### Given exercise 1
Count the lines in the records below that contain the string "operationType", with case matching exactly, and give only the number.

I am very, very aware of just how unflattering this is.
Thanks, as always, for sharing your heart, Claire. I DID end up leaving the Catholic Church for 8 years after not being able to find the answers or community I needed. But the Eucharist called me back. And even through the crap interactions I've had since my return, the ones where I have to keep telling myself that priests are humans with flaws too, the scripture passage that stays in my heart is always "To whom shall we go?" Because I've lived that otherness and dang, it doesn't heal the wounds either. But then I'm alone with my wounds, rather than having Jesus cry with me and sit with me in the muck.
Yes, this is an at-times harrowing topic that I encounter often as well. My family was never going to enroll as third-order Carmelites, but we went to Mass regularly until about 2003, when I was 7, as the horrific truth about the sex abuse scandals reverberated through our Archdiocese - Boston. I vividly remember my Dad picking me up from elementary school and seeing a picture of Bishop John McCormick on the wall and how he became *enraged*. It sometimes feels impossible to explain to others how you could choose to go back to that, though I do think people have started to understand more in the past few years as the western world’s experiment with postmodernism has crumbled.
As to the deep suffering - I know the last thing you probably need right now is another book on your list, but I think you would appreciate The Brothers Karamazov. One thing I love about Dostoevsky (despite his anti-Catholicism, ironically) is how much he wrestled with darkness. He was sentenced to death at 27 and then served in a labor camp and then in exile. He met Jesus during this time but he never reached the serene trust stage of faith, he always struggled.
Brothers K is a big time investment but it’s the best attempt (in my opinion) that any human being has ever made to articulate the necessity of faith in the midst of profound suffering.

### Exercise inputs
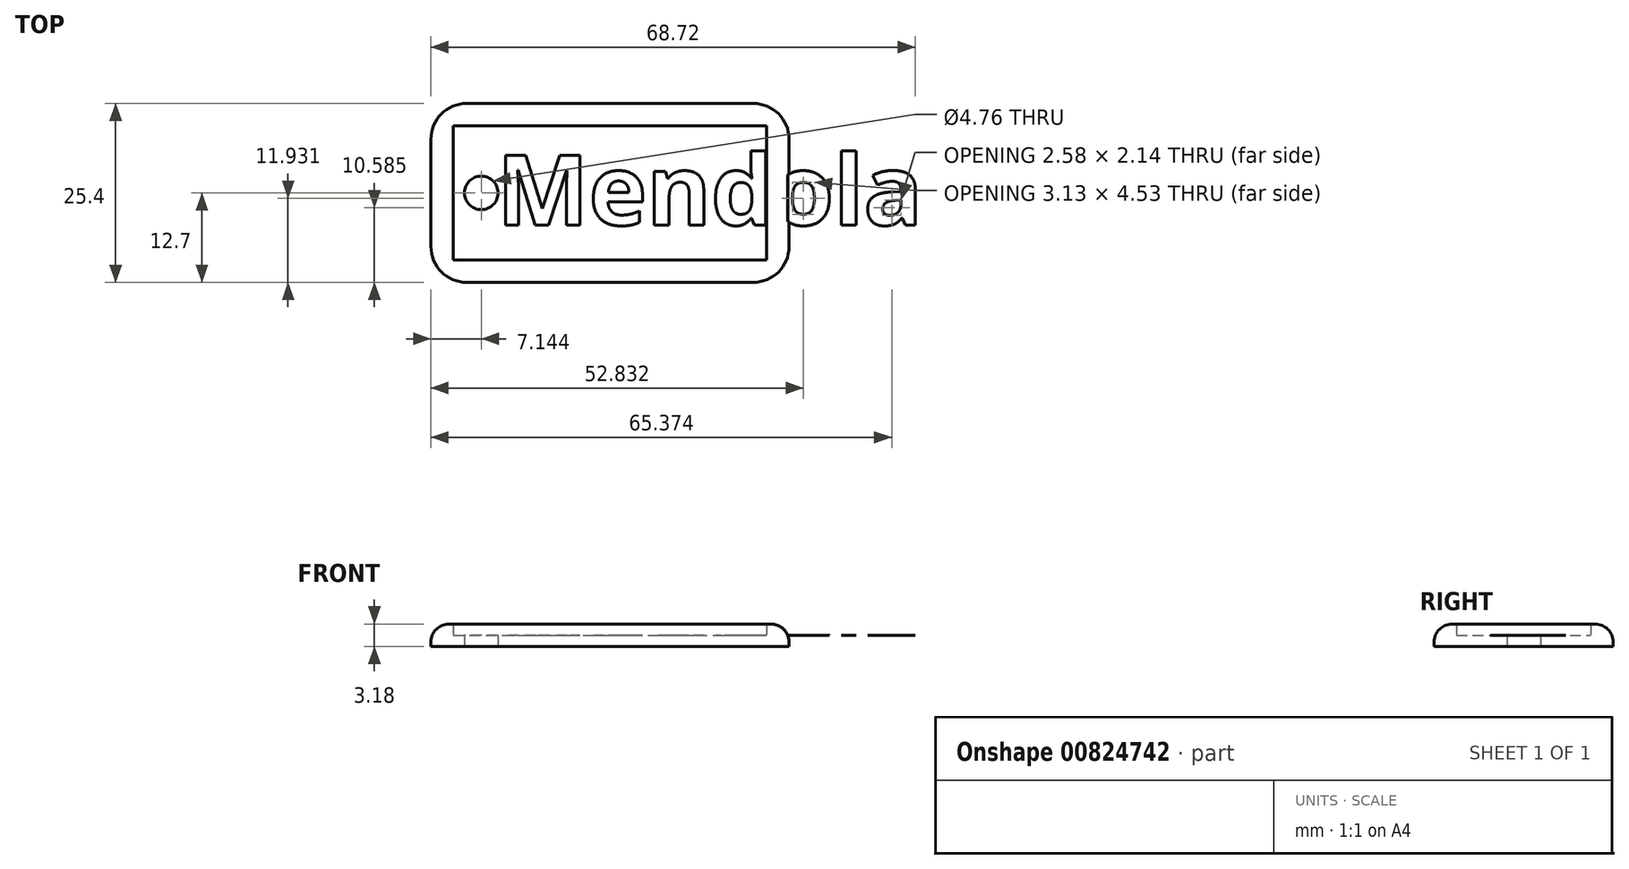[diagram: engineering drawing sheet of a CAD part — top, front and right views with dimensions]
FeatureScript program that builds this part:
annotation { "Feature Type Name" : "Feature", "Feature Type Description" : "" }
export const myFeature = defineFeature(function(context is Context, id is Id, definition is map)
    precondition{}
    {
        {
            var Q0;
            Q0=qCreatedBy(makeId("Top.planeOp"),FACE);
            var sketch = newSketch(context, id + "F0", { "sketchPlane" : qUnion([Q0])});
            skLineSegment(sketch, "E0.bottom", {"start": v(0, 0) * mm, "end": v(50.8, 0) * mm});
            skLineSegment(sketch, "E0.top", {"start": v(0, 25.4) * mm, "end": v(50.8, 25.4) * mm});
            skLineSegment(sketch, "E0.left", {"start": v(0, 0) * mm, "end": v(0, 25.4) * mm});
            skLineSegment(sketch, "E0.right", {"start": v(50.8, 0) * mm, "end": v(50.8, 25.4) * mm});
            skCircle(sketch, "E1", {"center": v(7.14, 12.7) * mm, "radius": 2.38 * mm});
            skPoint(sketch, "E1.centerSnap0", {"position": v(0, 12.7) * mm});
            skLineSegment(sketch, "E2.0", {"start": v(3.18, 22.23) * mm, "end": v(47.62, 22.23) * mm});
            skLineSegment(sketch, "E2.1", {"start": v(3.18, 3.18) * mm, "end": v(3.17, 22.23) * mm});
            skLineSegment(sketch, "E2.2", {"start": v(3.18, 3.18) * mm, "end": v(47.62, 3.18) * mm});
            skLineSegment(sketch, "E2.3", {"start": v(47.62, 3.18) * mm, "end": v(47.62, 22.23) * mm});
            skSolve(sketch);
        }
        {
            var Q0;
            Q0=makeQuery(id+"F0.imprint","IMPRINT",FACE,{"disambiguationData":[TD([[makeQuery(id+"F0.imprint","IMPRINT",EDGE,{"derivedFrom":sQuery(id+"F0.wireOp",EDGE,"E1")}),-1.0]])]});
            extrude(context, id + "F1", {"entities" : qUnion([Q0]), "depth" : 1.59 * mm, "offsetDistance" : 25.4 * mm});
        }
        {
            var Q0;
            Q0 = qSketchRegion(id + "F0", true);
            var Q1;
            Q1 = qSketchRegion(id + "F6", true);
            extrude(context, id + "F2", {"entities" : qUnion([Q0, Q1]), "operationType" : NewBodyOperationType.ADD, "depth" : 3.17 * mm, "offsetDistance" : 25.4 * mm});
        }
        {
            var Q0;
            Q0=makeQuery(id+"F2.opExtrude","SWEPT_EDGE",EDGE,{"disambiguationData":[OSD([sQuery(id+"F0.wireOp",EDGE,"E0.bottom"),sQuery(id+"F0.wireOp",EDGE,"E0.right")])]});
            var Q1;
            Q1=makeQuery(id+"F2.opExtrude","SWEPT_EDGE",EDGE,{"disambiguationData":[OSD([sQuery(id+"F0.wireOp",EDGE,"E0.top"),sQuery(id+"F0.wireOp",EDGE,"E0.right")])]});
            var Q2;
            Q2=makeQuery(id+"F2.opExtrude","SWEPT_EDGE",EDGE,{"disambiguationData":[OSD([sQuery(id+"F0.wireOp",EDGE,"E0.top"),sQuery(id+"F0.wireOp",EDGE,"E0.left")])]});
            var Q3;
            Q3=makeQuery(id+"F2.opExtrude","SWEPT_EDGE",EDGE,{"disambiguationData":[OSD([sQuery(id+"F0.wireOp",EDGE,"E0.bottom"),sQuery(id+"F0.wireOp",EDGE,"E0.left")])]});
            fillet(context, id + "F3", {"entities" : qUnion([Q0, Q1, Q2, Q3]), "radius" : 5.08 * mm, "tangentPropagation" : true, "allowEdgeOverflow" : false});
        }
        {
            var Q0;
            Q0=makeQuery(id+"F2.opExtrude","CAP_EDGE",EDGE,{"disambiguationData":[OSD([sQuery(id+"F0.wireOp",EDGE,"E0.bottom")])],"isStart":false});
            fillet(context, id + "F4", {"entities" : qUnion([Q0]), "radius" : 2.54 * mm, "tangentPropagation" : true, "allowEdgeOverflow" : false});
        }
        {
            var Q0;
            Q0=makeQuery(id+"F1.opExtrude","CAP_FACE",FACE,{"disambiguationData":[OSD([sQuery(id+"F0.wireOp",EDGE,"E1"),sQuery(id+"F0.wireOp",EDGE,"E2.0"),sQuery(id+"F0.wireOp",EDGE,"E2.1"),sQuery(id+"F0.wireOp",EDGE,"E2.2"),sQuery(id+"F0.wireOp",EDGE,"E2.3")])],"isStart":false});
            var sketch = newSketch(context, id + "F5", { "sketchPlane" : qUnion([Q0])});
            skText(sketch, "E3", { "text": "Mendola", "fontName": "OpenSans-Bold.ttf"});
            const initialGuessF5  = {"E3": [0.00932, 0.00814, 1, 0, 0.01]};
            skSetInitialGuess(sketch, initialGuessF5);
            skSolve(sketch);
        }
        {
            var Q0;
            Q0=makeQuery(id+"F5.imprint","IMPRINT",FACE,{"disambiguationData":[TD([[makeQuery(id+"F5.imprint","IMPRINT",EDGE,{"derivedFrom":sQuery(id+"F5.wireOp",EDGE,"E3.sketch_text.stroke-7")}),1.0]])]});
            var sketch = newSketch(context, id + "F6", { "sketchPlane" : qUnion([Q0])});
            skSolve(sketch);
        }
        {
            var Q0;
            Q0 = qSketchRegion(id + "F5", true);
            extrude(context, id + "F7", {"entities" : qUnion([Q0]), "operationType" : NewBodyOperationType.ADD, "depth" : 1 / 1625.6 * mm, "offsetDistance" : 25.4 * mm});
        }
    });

---

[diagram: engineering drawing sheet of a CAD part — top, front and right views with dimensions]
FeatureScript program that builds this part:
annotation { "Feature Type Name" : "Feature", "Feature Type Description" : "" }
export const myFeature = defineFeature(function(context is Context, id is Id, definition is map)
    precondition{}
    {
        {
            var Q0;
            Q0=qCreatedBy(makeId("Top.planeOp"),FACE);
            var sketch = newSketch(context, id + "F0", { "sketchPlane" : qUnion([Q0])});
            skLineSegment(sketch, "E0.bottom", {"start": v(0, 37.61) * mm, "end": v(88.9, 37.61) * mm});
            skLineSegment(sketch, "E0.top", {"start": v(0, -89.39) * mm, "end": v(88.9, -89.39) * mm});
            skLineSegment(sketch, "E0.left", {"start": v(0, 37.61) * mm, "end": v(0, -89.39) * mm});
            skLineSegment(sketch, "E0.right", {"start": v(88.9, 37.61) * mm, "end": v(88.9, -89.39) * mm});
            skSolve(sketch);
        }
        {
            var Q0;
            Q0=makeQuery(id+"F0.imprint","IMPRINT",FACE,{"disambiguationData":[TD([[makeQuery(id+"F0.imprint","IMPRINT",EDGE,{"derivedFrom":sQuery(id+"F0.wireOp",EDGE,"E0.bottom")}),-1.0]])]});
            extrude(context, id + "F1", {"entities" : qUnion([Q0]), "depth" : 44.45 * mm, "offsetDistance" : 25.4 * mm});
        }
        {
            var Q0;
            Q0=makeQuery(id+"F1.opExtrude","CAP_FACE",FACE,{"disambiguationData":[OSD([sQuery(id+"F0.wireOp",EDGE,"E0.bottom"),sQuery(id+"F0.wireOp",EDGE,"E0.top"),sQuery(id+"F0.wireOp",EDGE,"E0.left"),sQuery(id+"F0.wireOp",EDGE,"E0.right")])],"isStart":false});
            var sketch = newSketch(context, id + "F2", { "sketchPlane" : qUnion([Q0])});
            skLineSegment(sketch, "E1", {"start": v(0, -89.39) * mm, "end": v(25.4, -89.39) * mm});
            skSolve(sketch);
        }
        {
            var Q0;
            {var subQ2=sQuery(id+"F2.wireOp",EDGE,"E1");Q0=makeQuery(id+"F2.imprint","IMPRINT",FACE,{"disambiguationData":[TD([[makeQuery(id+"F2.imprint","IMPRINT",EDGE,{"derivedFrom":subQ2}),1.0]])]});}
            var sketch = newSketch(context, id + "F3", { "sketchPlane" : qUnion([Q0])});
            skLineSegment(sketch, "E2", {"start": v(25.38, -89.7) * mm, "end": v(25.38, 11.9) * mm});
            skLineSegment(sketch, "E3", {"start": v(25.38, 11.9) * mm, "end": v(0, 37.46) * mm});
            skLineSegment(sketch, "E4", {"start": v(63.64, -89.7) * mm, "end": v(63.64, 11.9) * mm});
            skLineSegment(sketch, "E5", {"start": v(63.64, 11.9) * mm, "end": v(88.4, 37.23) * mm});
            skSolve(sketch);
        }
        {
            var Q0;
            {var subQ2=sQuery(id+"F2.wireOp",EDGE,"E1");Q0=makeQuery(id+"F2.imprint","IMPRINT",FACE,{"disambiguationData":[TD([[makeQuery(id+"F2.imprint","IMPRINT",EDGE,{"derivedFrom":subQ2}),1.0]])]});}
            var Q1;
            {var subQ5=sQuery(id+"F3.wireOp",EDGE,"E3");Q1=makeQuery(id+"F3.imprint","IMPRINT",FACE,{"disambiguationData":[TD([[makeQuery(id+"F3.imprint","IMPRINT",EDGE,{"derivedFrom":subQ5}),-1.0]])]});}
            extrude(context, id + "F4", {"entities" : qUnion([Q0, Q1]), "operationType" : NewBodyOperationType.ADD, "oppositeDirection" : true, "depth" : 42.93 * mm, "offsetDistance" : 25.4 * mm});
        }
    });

### Given exercise 2
From the reflection on faith above, reproduce the span starting at "Thanks, as always, for" and ending at "in the muck.", keeping every character unchanged.

### Final result 1
3

### Final result 2
Thanks, as always, for sharing your heart, Claire. I DID end up leaving the Catholic Church for 8 years after not being able to find the answers or community I needed. But the Eucharist called me back. And even through the crap interactions I've had since my return, the ones where I have to keep telling myself that priests are humans with flaws too, the scripture passage that stays in my heart is always "To whom shall we go?" Because I've lived that otherness and dang, it doesn't heal the wounds either. But then I'm alone with my wounds, rather than having Jesus cry with me and sit with me in the muck.